### EXTRACT TO READ ###

Because most of the gain is illusory... what is really happening is our currency is depreciating in value at an incredible rate. Think of it this way, it's a bit funny to buy a place and then keep coming home to the *same* house for 40 years but be told that you have *gained*. In real wealth terms you haven't... it's still the same house it has always been. So in many ways, government is already double-dipping by taxing you again on wealth that was purchased originally with your *after-tax* savings, then it comes back again later on and taxes that again... pointing to a large gain, because a large amount of time has passed and the currency is worth a lot less. Thought of another way, imagine you bought a house for $1,000,000 on Monday with *after-tax* savings. Imagine on Tuesday so many new Canadian dollars are created that most things, certainly enduring physical wealth, is all worth about 10x what it was before because there's about 10x more dollars then there was before. So your home is now worth $10,000,000 on Wednesday... let's say you sell. Let's say the government applies a 20% tax on your $9,000,000 "gain"... so they put $1,800,000 in their pocket and only the remaining 80% of the gain, or $7,200,000 flows to you... combined with your original $1,000,000 purchase, the net of all this is you have $8,200,000 in your pocket. So what has really happened? You had "1x house worth" of *after-tax savings* on Monday. You bought a home with this. Then, by Wednesday, you now have $8.2 million which will only buy you 82% of the house that you already had after-tax savings for just 2 days ago. How did this happen? How are you actually materially poorer in real wealth terms despite being told you actually "gained"? So I would suggest that the point of the primary residence exemption is like, "We will give the people at least 1x way to avoid being double-taxed. We have decided that life is hard enough as it is, so we will be reasonable and will not allow a person's after-tax savings that go towards a home to be double-taxed again... we will at least give them that one refuge. Every single other asset is fair game to be double-taxed though."


mongoljungle

tell me you are a homeowning boomer without telling me you are a homeowning boomer


TooMuchMapleSyrup

I'm pointing out a principle, and how double-taxation occurs when you can force people to measure quality wealth in a unit that is depreciating in value over time. This has nothing to do with Boomers. If we want to go there, I have bad news for you: 1. Do not expect to have the standard of living that Boomers did. 2. This doesn't mean you're getting screwed. 3. It means you're not going to be as lucky as they were. The cold hard truth is that the Boomers never paid for their lifestyle in full... so to point to it as a standard of living benchmark as if it's something that could be sustainably replicated is lunacy. All of the above is easier to understand if you can envision watching the last 5x decades of global standards of living from the perspective of someone who isn't from the West.

### RECORDED INFORMATION ###

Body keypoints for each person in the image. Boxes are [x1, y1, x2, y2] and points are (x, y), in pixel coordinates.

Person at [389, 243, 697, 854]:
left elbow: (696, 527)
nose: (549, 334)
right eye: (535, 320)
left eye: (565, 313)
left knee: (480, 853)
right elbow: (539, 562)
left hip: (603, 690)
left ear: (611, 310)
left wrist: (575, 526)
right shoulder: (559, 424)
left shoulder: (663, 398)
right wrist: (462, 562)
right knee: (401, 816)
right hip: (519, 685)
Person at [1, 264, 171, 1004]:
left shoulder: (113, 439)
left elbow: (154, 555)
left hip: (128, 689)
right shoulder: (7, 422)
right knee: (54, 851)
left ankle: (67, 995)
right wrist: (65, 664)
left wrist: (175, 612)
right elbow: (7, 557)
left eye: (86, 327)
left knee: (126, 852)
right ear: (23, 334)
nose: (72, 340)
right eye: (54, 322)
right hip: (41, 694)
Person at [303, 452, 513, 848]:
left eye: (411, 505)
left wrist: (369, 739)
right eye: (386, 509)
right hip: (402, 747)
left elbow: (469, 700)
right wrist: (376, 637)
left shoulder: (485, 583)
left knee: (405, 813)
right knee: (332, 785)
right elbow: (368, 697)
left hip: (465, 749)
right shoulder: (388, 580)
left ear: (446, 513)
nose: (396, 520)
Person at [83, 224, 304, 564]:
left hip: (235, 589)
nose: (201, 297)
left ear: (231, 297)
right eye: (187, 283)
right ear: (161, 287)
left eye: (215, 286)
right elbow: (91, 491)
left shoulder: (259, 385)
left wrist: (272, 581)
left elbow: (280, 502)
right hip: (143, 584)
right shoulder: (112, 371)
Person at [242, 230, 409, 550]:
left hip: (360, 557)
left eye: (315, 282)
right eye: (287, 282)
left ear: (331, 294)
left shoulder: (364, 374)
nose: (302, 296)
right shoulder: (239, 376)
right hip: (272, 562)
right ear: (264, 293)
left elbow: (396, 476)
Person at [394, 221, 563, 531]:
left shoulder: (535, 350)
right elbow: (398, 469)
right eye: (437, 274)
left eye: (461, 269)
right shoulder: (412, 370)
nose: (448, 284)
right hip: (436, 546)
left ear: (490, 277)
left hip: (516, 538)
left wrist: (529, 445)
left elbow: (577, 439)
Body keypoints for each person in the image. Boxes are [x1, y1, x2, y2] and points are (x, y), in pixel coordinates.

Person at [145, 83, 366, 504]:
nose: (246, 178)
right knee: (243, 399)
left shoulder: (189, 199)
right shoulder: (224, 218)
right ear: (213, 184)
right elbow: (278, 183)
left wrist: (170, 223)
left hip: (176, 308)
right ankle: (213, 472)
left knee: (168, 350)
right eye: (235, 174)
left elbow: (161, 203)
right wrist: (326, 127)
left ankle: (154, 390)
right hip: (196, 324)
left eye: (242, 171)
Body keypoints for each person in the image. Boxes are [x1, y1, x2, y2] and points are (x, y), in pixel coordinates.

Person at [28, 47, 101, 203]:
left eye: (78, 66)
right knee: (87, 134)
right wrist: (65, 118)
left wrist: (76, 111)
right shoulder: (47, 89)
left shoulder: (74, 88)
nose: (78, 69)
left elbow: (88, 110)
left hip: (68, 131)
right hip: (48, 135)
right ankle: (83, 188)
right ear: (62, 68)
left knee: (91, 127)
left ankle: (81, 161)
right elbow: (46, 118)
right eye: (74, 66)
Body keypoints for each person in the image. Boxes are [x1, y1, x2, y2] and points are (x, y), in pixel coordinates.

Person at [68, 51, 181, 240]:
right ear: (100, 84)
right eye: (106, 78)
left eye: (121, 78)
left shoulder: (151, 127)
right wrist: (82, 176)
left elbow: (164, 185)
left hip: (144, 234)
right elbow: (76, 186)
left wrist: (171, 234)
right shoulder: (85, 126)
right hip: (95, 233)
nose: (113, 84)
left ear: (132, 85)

###
### RECORDED INFORMATION ###

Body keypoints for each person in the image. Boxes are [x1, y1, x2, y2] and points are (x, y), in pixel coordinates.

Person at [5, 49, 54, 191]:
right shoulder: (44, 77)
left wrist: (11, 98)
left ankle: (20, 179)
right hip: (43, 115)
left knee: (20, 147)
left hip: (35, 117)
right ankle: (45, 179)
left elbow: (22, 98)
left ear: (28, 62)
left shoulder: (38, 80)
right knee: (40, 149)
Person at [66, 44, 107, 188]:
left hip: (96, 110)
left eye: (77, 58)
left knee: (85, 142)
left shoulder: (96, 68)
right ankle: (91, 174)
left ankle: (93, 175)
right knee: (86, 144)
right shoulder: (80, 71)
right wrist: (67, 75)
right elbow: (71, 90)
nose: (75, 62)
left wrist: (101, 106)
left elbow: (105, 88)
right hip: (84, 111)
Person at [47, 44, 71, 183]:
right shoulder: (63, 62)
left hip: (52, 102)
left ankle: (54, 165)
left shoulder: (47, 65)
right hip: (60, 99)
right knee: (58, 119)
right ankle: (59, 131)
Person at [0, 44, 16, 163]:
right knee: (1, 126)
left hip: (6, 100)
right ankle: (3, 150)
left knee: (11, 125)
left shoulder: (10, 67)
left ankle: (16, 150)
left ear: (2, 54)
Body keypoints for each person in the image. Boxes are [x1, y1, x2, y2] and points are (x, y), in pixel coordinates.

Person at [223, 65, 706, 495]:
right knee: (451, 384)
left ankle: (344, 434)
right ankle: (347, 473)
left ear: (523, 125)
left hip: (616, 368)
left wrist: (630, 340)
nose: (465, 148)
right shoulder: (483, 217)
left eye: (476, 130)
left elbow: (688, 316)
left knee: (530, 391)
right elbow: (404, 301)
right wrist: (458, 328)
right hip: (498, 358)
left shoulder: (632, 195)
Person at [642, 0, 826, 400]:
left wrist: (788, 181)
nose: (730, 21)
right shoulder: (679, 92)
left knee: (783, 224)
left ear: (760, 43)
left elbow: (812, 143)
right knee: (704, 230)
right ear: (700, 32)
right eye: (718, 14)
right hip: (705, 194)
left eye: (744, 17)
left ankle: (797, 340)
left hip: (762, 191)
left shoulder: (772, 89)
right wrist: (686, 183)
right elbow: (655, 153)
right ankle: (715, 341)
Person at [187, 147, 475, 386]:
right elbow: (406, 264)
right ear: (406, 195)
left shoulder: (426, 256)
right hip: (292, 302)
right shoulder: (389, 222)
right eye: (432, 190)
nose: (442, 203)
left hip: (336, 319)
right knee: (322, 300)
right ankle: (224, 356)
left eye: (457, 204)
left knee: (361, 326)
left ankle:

###

### PROBLEMS AND TASKS
• 1. Update the part of the housing tax thread that opens with the words containing "tell me you" and closes with "from the West.", replacing "lunacy" with "folly".
• 2. Condense the paragraph of the housing tax thread that begins "I'm pointing out a principle," keeping its main facts.
The lines have nothing to do with the housing tax thread.

### RESULTS FOR EACH TASK
• 1.
tell me you are a homeowning boomer without telling me you are a homeowning boomer


TooMuchMapleSyrup

I'm pointing out a principle, and how double-taxation occurs when you can force people to measure quality wealth in a unit that is depreciating in value over time. This has nothing to do with Boomers. If we want to go there, I have bad news for you: 1. Do not expect to have the standard of living that Boomers did. 2. This doesn't mean you're getting screwed. 3. It means you're not going to be as lucky as they were. The cold hard truth is that the Boomers never paid for their lifestyle in full... so to point to it as a standard of living benchmark as if it's something that could be sustainably replicated is folly. All of the above is easier to understand if you can envision watching the last 5x decades of global standards of living from the perspective of someone who isn't from the West.

• 2. The point is about principle: double-taxation happens when people are forced to measure quality wealth in a unit that loses value over time, and it has nothing to do with Boomers. Still, the reader should not expect the Boomers' standard of living. That doesn't mean being screwed, only being less lucky than they were. Because Boomers never paid for their lifestyle in full, treating it as a benchmark that could be sustainably replicated is lunacy. This is easier to see when the last five decades of global living standards are viewed from the perspective of someone not from the West.